ENTRIES PROVIDED:
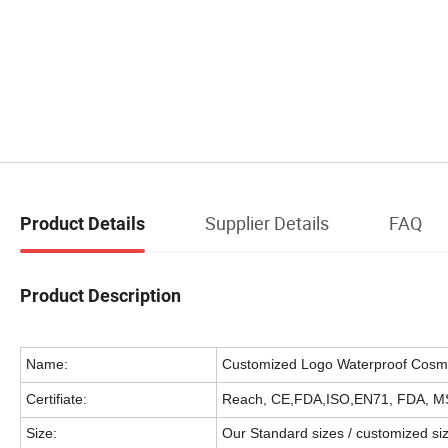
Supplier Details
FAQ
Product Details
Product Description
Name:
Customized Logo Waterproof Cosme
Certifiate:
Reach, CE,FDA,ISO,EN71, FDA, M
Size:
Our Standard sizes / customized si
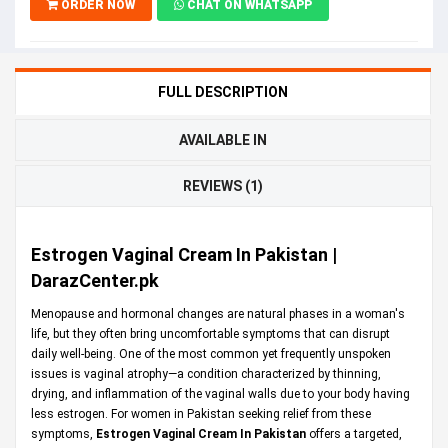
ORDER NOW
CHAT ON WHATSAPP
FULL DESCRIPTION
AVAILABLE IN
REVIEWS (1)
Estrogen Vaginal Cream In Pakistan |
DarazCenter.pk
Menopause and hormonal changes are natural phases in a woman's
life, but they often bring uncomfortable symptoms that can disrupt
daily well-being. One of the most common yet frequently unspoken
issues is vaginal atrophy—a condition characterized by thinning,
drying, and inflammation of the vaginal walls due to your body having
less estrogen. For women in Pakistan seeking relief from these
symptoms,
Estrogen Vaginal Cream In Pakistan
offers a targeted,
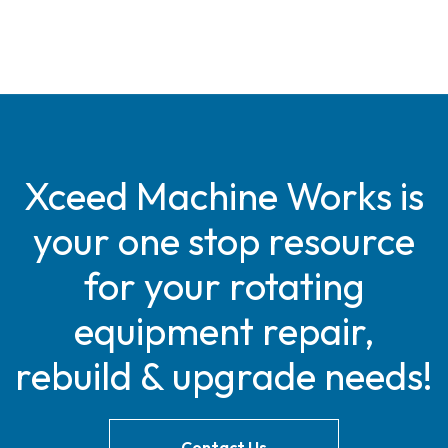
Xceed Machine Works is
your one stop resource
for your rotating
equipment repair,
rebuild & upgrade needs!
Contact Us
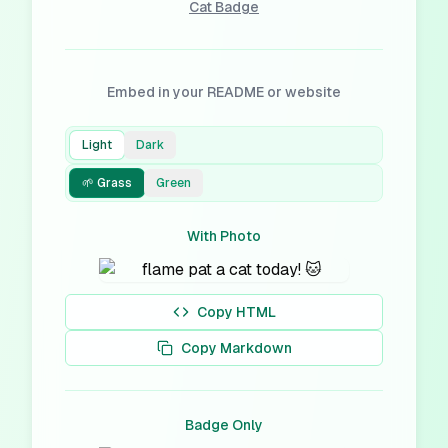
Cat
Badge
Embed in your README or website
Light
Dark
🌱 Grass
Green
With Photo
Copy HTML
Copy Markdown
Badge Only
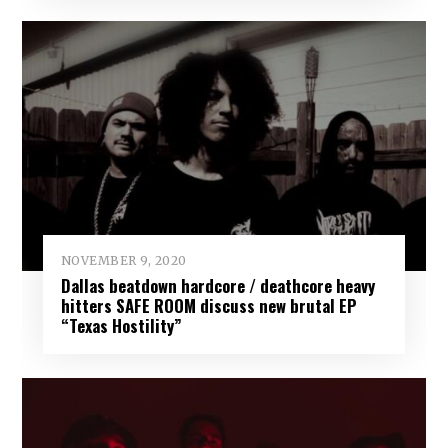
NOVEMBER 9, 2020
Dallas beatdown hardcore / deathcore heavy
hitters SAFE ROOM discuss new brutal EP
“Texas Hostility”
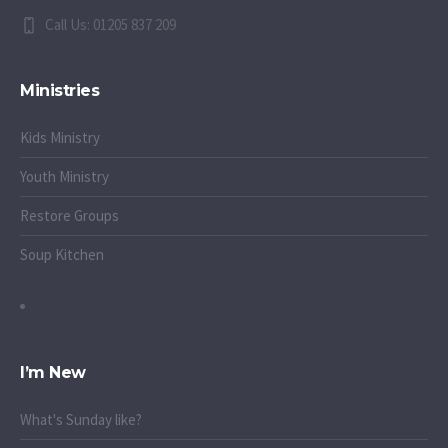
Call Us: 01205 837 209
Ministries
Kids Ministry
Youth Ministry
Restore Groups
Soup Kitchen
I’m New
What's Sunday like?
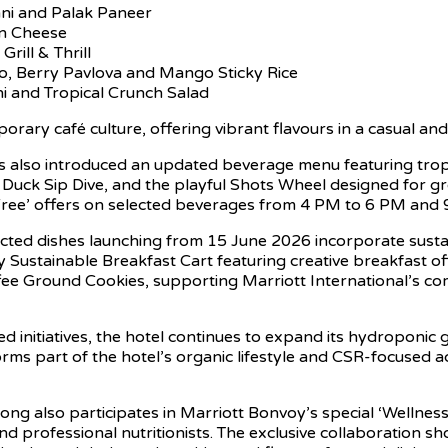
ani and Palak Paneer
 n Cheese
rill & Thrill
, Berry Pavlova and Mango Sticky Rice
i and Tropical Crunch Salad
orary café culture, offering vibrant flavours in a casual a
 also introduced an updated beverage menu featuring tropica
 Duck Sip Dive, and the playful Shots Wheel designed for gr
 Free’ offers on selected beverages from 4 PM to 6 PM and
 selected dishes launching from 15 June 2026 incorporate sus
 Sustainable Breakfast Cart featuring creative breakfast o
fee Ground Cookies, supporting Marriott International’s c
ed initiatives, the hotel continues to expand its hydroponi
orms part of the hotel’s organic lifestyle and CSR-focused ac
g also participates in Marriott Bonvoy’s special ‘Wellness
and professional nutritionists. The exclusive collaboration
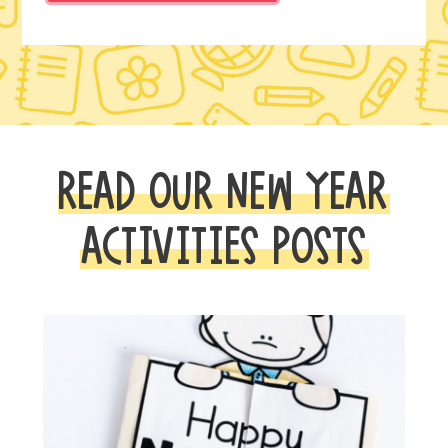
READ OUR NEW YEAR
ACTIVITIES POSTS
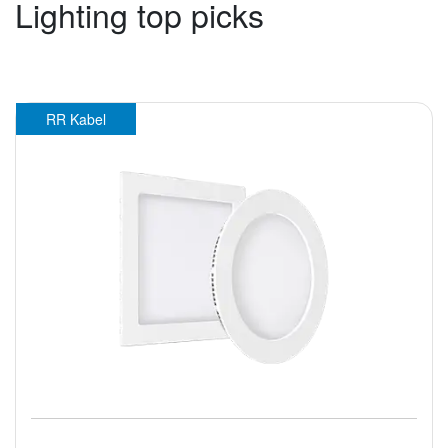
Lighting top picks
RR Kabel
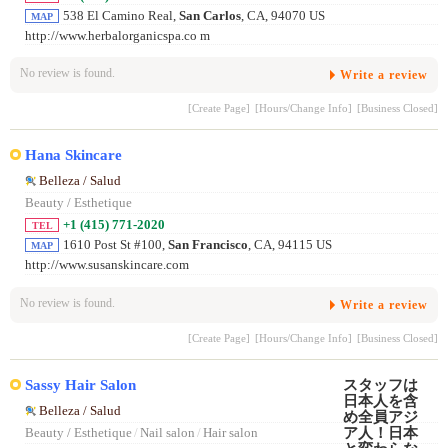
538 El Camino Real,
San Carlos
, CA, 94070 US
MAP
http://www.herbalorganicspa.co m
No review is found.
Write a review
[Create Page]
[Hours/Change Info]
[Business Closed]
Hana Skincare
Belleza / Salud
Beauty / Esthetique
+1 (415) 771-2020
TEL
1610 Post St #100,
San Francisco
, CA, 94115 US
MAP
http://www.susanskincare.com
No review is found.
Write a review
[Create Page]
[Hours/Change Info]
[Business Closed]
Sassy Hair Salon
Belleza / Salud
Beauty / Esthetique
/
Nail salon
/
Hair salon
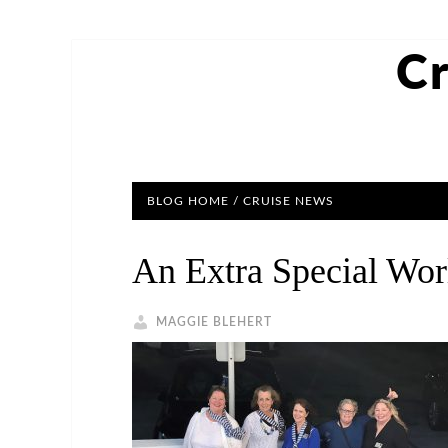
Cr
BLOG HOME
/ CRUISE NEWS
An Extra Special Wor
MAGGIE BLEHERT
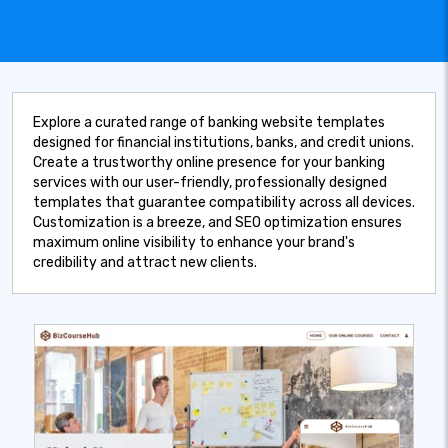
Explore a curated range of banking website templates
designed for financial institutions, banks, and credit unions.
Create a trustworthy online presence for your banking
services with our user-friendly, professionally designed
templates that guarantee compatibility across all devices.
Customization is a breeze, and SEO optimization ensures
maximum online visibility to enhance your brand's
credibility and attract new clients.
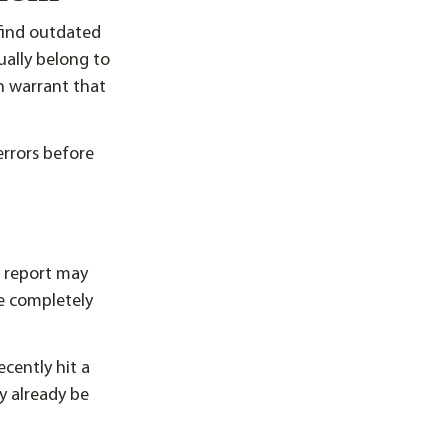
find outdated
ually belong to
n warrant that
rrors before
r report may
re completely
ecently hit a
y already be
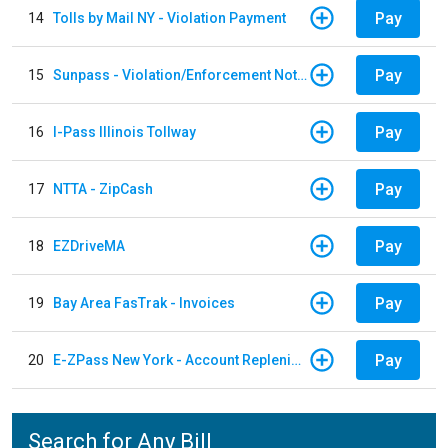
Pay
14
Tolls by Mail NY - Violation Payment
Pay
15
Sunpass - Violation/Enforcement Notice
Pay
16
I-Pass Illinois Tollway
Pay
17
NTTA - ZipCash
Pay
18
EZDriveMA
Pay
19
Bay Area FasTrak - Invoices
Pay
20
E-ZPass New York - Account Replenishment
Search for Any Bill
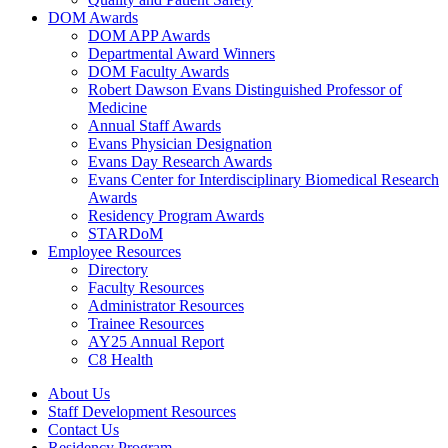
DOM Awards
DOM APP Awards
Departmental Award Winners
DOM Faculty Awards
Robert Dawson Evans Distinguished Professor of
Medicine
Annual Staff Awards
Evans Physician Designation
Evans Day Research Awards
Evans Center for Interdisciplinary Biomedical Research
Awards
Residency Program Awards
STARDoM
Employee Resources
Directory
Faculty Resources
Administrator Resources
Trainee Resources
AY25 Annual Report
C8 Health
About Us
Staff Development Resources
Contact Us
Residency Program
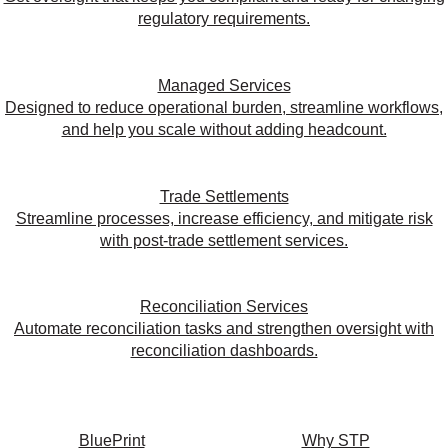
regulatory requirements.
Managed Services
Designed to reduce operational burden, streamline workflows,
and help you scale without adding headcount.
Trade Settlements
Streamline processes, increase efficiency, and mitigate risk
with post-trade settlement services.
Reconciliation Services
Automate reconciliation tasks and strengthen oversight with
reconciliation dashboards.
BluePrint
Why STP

TASK BRIEF:
Apart from the images, please copy every line of the data exactly as written.

SOLUTION TO THIS TASK:
Supplier Details
FAQ
Product Details
Product Description
Name:
Customized Logo Waterproof Cosme
Certifiate:
Reach, CE,FDA,ISO,EN71, FDA, M
Size:
Our Standard sizes / customized si
ORDER NOW
CHAT ON WHATSAPP
FULL DESCRIPTION
AVAILABLE IN
REVIEWS (1)
Estrogen Vaginal Cream In Pakistan |
DarazCenter.pk
Menopause and hormonal changes are natural phases in a woman's
life, but they often bring uncomfortable symptoms that can disrupt
daily well-being. One of the most common yet frequently unspoken
issues is vaginal atrophy—a condition characterized by thinning,
drying, and inflammation of the vaginal walls due to your body having
less estrogen. For women in Pakistan seeking relief from these
symptoms,
Estrogen Vaginal Cream In Pakistan
offers a targeted,
Xceed Machine Works is
your one stop resource
for your rotating
equipment repair,
rebuild & upgrade needs!
Contact Us
Cat
Badge
Embed in your README or website
Light
Dark
🌱 Grass
Green
With Photo
Copy HTML
Copy Markdown
Badge Only
NOVEMBER 9, 2020
Dallas beatdown hardcore / deathcore heavy
hitters SAFE ROOM discuss new brutal EP
“Texas Hostility”
Call Us: 01205 837 209
Ministries
Kids Ministry
Youth Ministry
Restore Groups
Soup Kitchen
I’m New
What's Sunday like?
ani and Palak Paneer
 n Cheese
rill & Thrill
, Berry Pavlova and Mango Sticky Rice
i and Tropical Crunch Salad
orary café culture, offering vibrant flavours in a casual a
 also introduced an updated beverage menu featuring tropica
 Duck Sip Dive, and the playful Shots Wheel designed for gr
 Free’ offers on selected beverages from 4 PM to 6 PM and
 selected dishes launching from 15 June 2026 incorporate sus
 Sustainable Breakfast Cart featuring creative breakfast o
fee Ground Cookies, supporting Marriott International’s c
ed initiatives, the hotel continues to expand its hydroponi
orms part of the hotel’s organic lifestyle and CSR-focused ac
g also participates in Marriott Bonvoy’s special ‘Wellness
and professional nutritionists. The exclusive collaboration
READ OUR NEW YEAR
ACTIVITIES POSTS
Lighting top picks
RR Kabel
538 El Camino Real,
San Carlos
, CA, 94070 US
MAP
http://www.herbalorganicspa.co m
No review is found.
Write a review
[Create Page]
[Hours/Change Info]
[Business Closed]
Hana Skincare
Belleza / Salud
Beauty / Esthetique
+1 (415) 771-2020
TEL
1610 Post St #100,
San Francisco
, CA, 94115 US
MAP
http://www.susanskincare.com
No review is found.
Write a review
[Create Page]
[Hours/Change Info]
[Business Closed]
Sassy Hair Salon
Belleza / Salud
Beauty / Esthetique
/
Nail salon
/
Hair salon
Cr
BLOG HOME
/ CRUISE NEWS
An Extra Special Wor
MAGGIE BLEHERT
Explore a curated range of banking website templates
designed for financial institutions, banks, and credit unions.
Create a trustworthy online presence for your banking
services with our user-friendly, professionally designed
templates that guarantee compatibility across all devices.
Customization is a breeze, and SEO optimization ensures
maximum online visibility to enhance your brand's
credibility and attract new clients.
find outdated
ually belong to
n warrant that
rrors before
r report may
re completely
ecently hit a
y already be
Pay
14
Tolls by Mail NY - Violation Payment
Pay
15
Sunpass - Violation/Enforcement Notice
Pay
16
I-Pass Illinois Tollway
Pay
17
NTTA - ZipCash
Pay
18
EZDriveMA
Pay
19
Bay Area FasTrak - Invoices
Pay
20
E-ZPass New York - Account Replenishment
Search for Any Bill
DOM Awards
DOM APP Awards
Departmental Award Winners
DOM Faculty Awards
Robert Dawson Evans Distinguished Professor of
Medicine
Annual Staff Awards
Evans Physician Designation
Evans Day Research Awards
Evans Center for Interdisciplinary Biomedical Research
Awards
Residency Program Awards
STARDoM
Employee Resources
Directory
Faculty Resources
Administrator Resources
Trainee Resources
AY25 Annual Report
C8 Health
About Us
Staff Development Resources
Contact Us
Residency Program
regulatory requirements.
Managed Services
Designed to reduce operational burden, streamline workflows,
and help you scale without adding headcount.
Trade Settlements
Streamline processes, increase efficiency, and mitigate risk
with post-trade settlement services.
Reconciliation Services
Automate reconciliation tasks and strengthen oversight with
reconciliation dashboards.
BluePrint
Why STP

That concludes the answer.